Am diesjährigen Finalwochenende gelang Freespeed Basel ein Steigerungslauf bis auf den Thron des Schweizer Herren-Ultimate. Trotz verhaltenem Start konnten weder die Flying Colors aus Oberkirch noch die verletzungsgeschwächten Crazy Dogs Stans den Routiniers aus Basel das Wasser reichen. So stand dem Klassiker des Schweizer Herren-Ultimate für Sonntagnachmittag nichts mehr im Wege. Zum nun 15. Mal in Folge standen sich Freespeed und die Flying Angels Bern im Finale gegenüber.

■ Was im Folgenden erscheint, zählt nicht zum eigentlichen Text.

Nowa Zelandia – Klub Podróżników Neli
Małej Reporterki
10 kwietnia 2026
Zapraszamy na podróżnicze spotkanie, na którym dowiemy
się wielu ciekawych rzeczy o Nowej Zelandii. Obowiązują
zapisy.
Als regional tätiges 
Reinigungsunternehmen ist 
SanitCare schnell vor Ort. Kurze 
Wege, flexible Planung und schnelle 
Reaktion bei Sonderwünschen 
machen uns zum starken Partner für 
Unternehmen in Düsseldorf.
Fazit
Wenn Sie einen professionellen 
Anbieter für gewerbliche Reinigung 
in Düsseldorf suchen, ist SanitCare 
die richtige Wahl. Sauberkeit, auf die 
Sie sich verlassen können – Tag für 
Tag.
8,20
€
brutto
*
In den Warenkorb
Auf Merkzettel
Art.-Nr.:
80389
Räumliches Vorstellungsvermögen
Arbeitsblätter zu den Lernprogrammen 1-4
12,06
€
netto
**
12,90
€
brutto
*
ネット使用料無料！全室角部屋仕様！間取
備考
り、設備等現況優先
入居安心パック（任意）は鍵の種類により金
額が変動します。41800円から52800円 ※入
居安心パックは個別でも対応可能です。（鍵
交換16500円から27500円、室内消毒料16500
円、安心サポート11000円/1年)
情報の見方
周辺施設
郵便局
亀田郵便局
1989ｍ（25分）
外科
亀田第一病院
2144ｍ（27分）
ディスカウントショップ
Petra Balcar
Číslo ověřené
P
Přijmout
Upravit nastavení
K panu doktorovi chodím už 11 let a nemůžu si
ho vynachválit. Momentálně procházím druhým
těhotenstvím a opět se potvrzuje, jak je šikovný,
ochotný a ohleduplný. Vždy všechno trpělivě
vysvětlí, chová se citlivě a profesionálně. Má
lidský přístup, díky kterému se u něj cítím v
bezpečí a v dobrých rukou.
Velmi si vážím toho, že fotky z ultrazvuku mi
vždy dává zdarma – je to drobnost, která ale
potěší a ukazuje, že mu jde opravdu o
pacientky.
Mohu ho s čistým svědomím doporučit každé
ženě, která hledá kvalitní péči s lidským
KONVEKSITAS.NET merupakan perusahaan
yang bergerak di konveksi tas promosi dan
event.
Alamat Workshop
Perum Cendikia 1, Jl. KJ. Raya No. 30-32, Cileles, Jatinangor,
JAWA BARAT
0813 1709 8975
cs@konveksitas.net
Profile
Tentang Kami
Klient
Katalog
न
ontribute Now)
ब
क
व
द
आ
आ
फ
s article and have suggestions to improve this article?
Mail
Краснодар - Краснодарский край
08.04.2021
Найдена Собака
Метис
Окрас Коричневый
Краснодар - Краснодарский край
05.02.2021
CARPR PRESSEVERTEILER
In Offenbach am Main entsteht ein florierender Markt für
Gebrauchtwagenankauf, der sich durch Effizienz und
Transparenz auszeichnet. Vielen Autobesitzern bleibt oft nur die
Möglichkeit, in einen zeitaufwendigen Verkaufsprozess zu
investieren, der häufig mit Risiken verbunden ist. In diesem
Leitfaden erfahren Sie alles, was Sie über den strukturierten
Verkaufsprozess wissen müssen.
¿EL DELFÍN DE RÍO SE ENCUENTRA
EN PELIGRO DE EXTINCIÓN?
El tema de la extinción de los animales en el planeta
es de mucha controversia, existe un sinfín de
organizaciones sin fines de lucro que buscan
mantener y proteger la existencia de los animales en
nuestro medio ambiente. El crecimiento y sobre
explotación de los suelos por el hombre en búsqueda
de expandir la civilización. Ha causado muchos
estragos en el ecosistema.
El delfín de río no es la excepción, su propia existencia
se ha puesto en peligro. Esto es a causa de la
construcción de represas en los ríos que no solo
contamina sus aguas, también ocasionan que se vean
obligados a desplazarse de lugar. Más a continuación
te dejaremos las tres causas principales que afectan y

Basel-Coach Martin Jenny konnte mit seinem 28 Mann starken Kader aus dem Vollen schöpfen. Ein taktischer Kunstgriff gelang ihm mit den zwei Verteidigungslinien, die die Offensive der Berner abwechselnd bearbeiten konnten. Dieser Trumpf stach bereits beim Stand von 1:1, als die Angriffslinie der Angels zwei Breaks in Folge hinnehmen musste. Basel konnte diesen Vorsprung letztendlich bis zum Spielende verwalten und gewann nach hochklassigem Spiel 15:13. Basel-Veteran und Kenner der Szene Ary Vaistij brachte es nach dem Spiel auf den Punkt: «Bei uns war heute mehr Herz und mehr Feuer.»

In der bisher turbulenten Saison war dieser Erfolg nicht gerade absehbar, zumal Freespeed sich den Bernern in der Vorrunde – mit 9:15 – deutlich geschlagen geben musste. Auch bei den zwei Heimniederlagen auf dem Landhof im Frühling konnten die Basler spielerisch kaum Eindruck hinterlassen. Doch dass inzwischen einiges passiert ist und auch die Youngsters aus der eigenen Nachwuchsabteilung spielerisch voll im Team angekommen sind, daran hat der neue/alte Schweizermeister am Sonntag keinen Zweifel gelassen.